> TRECHO ESCOLHIDO
§

O chimarrão, que leva a erva-mate como produto principal no seu feitio, passou a ser considerado pelos gaúchos como um importante hábito e se faz presente de forma marcante na identidade cultural deste povo. O mate ou chimarrão também traz intrinsecamente na cultura as questões de convivialidade, de encontro, da comunhão, da integração e da reunião e aproximação entre as pessoas.
Na culinária se veem expressos processos históricos, materiais e imateriais, que se revelam nos saberes e na memória coletiva e individual. A cozinha de uma determinada população traz uma característica de rara sensibilidade para avaliar a cultura desta, e é composta de um conjunto de signos e símbolos que, ao serem interpretados, colaboram no entendimento da história civilizatória de um povo (Froemming, 2016).
Atualmente nas cidades dos Sete Povos das Missões o turismo apresenta-se na contemplação de paisagens naturais, arquiteturas milenares e culturais, festivais musicais, competições, gastronomia, entre outros. Relacionando a gastronomia com o desenvolvimento local, político e social, aproximados na cultura das missões jesuíticas, apresentados pelas heranças alimentares deixadas por índios colonizadores e imigrantes da região.

§

> TRECHOS DOS REGISTROS
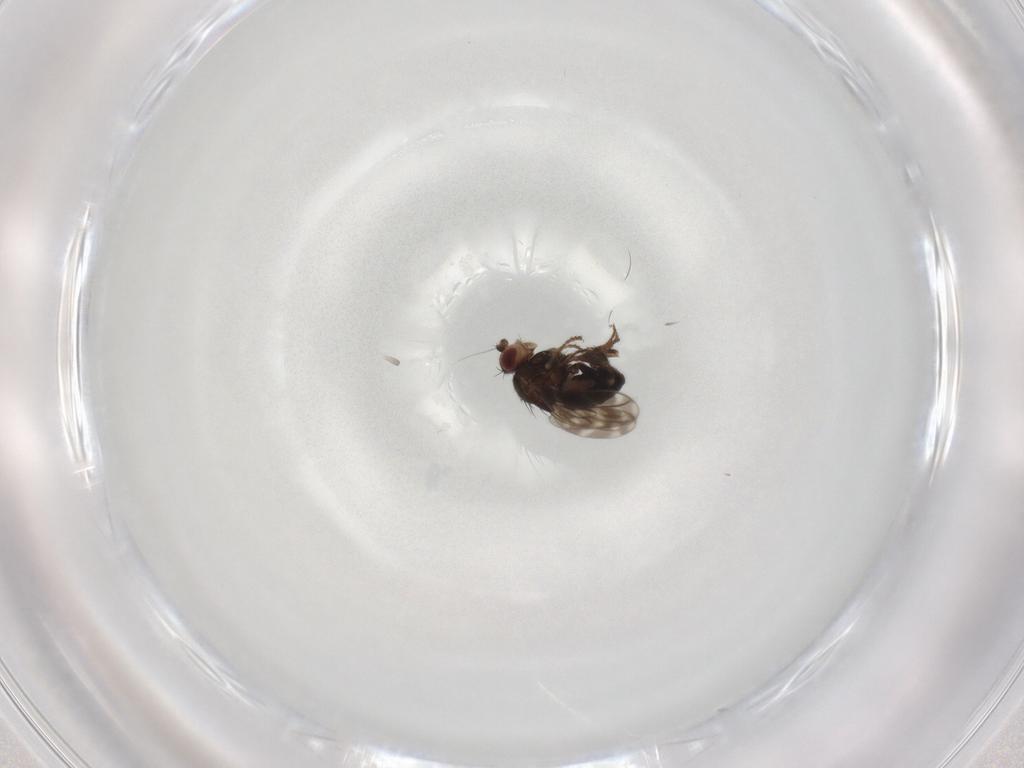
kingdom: Animalia
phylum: Arthropoda
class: Insecta
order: Diptera
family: Sphaeroceridae
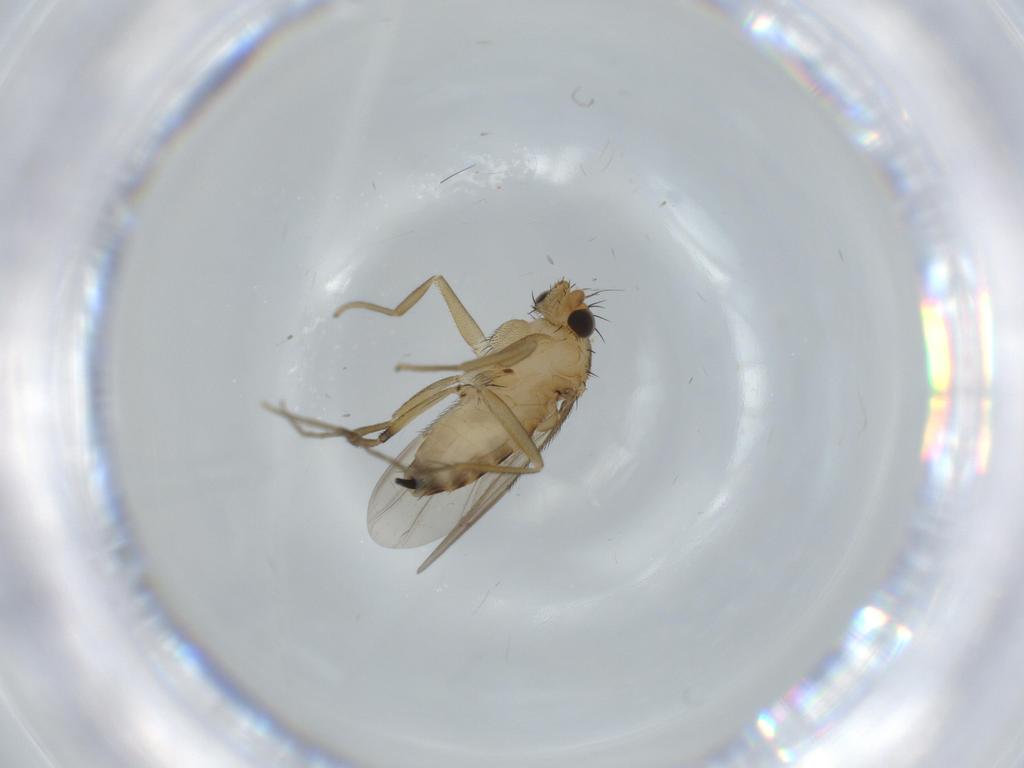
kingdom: Animalia
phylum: Arthropoda
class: Insecta
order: Diptera
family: Phoridae
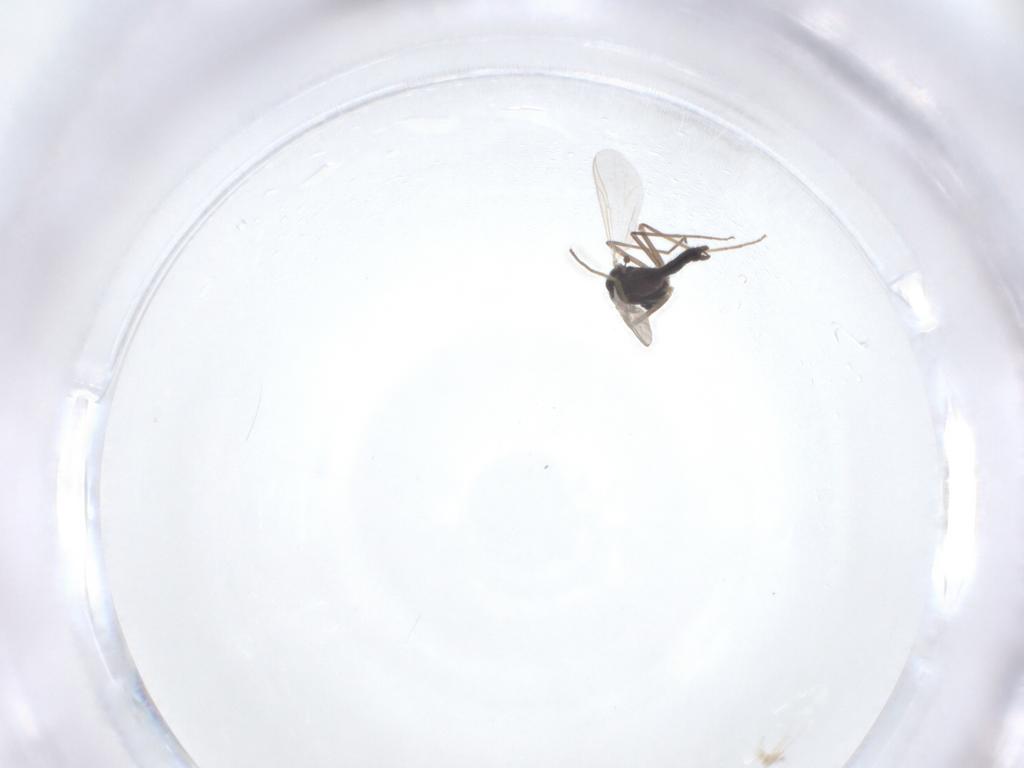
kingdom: Animalia
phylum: Arthropoda
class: Insecta
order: Diptera
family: Chironomidae
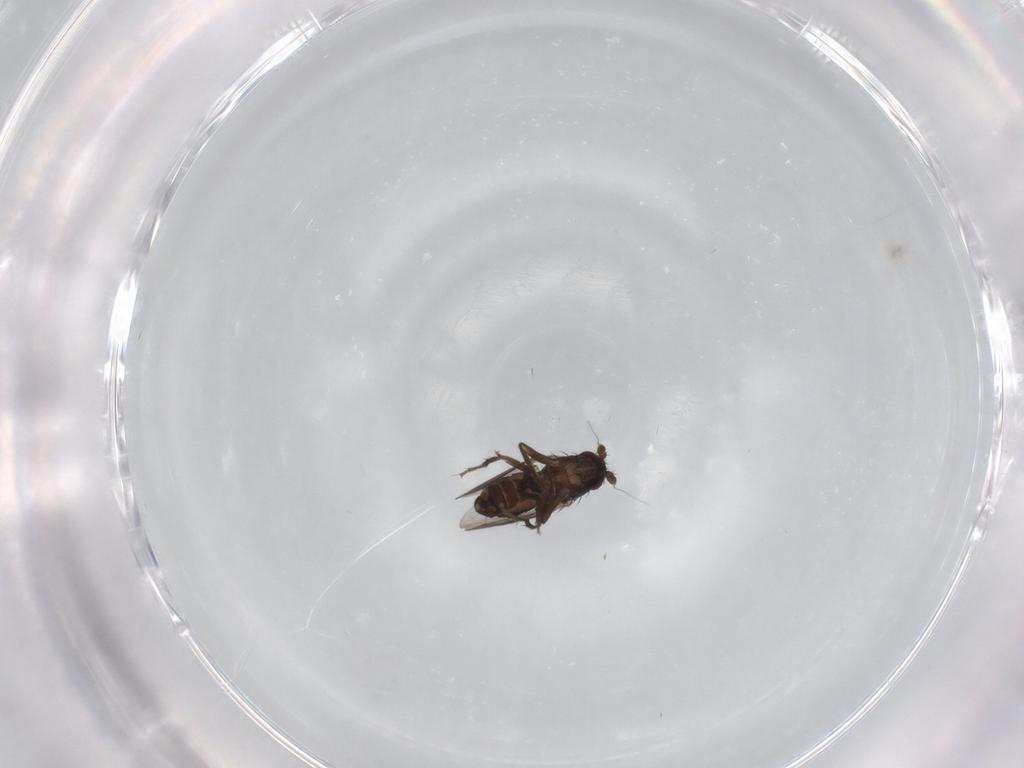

§

> INSTRUÇÕES
1. Imprima, sem mudar nada, o trecho do texto sobre o chimarrão de "Na culinária se" a "imigrantes da região.".
2. Reescreva todos os registros das fotos de seres vivos trocando "kingdom" por "reino" e deixando o resto igual. Não inclua as imagens.
O texto sobre o chimarrão e os registros vêm de fontes diferentes.

> RESPOSTAS
1.
Na culinária se veem expressos processos históricos, materiais e imateriais, que se revelam nos saberes e na memória coletiva e individual. A cozinha de uma determinada população traz uma característica de rara sensibilidade para avaliar a cultura desta, e é composta de um conjunto de signos e símbolos que, ao serem interpretados, colaboram no entendimento da história civilizatória de um povo (Froemming, 2016).
Atualmente nas cidades dos Sete Povos das Missões o turismo apresenta-se na contemplação de paisagens naturais, arquiteturas milenares e culturais, festivais musicais, competições, gastronomia, entre outros. Relacionando a gastronomia com o desenvolvimento local, político e social, aproximados na cultura das missões jesuíticas, apresentados pelas heranças alimentares deixadas por índios colonizadores e imigrantes da região.

2.
reino: Animalia
phylum: Arthropoda
class: Insecta
order: Diptera
family: Sphaeroceridae
reino: Animalia
phylum: Arthropoda
class: Insecta
order: Diptera
family: Phoridae
reino: Animalia
phylum: Arthropoda
class: Insecta
order: Diptera
family: Chironomidae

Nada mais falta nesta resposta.